## ACTIVITY LIST
1 – List every book or work the passage on Tillich's critics mentions by title.
2 – From the passage on Tillich's critics, copy word for word the part from "This acclaim was" up to and including "Hannah’s Child, 248)".

## TEXT BLOCK
# # #

This acclaim was however far from unanimous. Many more orthodox theologians felt that Tillich’s brand of apologetics had fatally compromised Christian witness by replacing traditional language about God with terms such as ‘New Being’ or ‘Ultimate Concern’, redefining ‘Christ’ in such a way as to render the word separate from the historical Jesus of Nazareth and effectively reducing theology to anthropology. William Sloane Coffin’s view on reading the first volume of the Systematic Theology was that Tillich was ‘not a Christian thinker but a Greek mystic who held the heretical views of Plotinian dualism, Hegel, and Schelling’, whereas the Swedish émigré Nels Ferré of Andover Theological Seminary famously remarked that there was ‘no more dangerous theological leader alive’ when reviewing Tillich’s New Being in 1955.

‘I don’t believe in California …’ (Stanley Hauerwas, Hannah’s Child, 248)

# # #

## RAW DATA
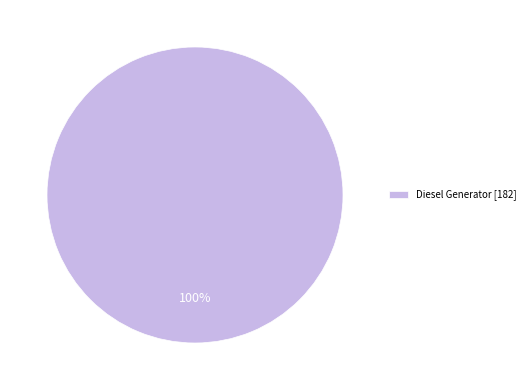

Is there a majority slice in this chart?

Yes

# # #

## EXERCISE RESPONSES
1 – Systematic Theology, New Being, Hannah's Child

2 –
This acclaim was however far from unanimous. Many more orthodox theologians felt that Tillich’s brand of apologetics had fatally compromised Christian witness by replacing traditional language about God with terms such as ‘New Being’ or ‘Ultimate Concern’, redefining ‘Christ’ in such a way as to render the word separate from the historical Jesus of Nazareth and effectively reducing theology to anthropology. William Sloane Coffin’s view on reading the first volume of the Systematic Theology was that Tillich was ‘not a Christian thinker but a Greek mystic who held the heretical views of Plotinian dualism, Hegel, and Schelling’, whereas the Swedish émigré Nels Ferré of Andover Theological Seminary famously remarked that there was ‘no more dangerous theological leader alive’ when reviewing Tillich’s New Being in 1955.

‘I don’t believe in California …’ (Stanley Hauerwas, Hannah’s Child, 248)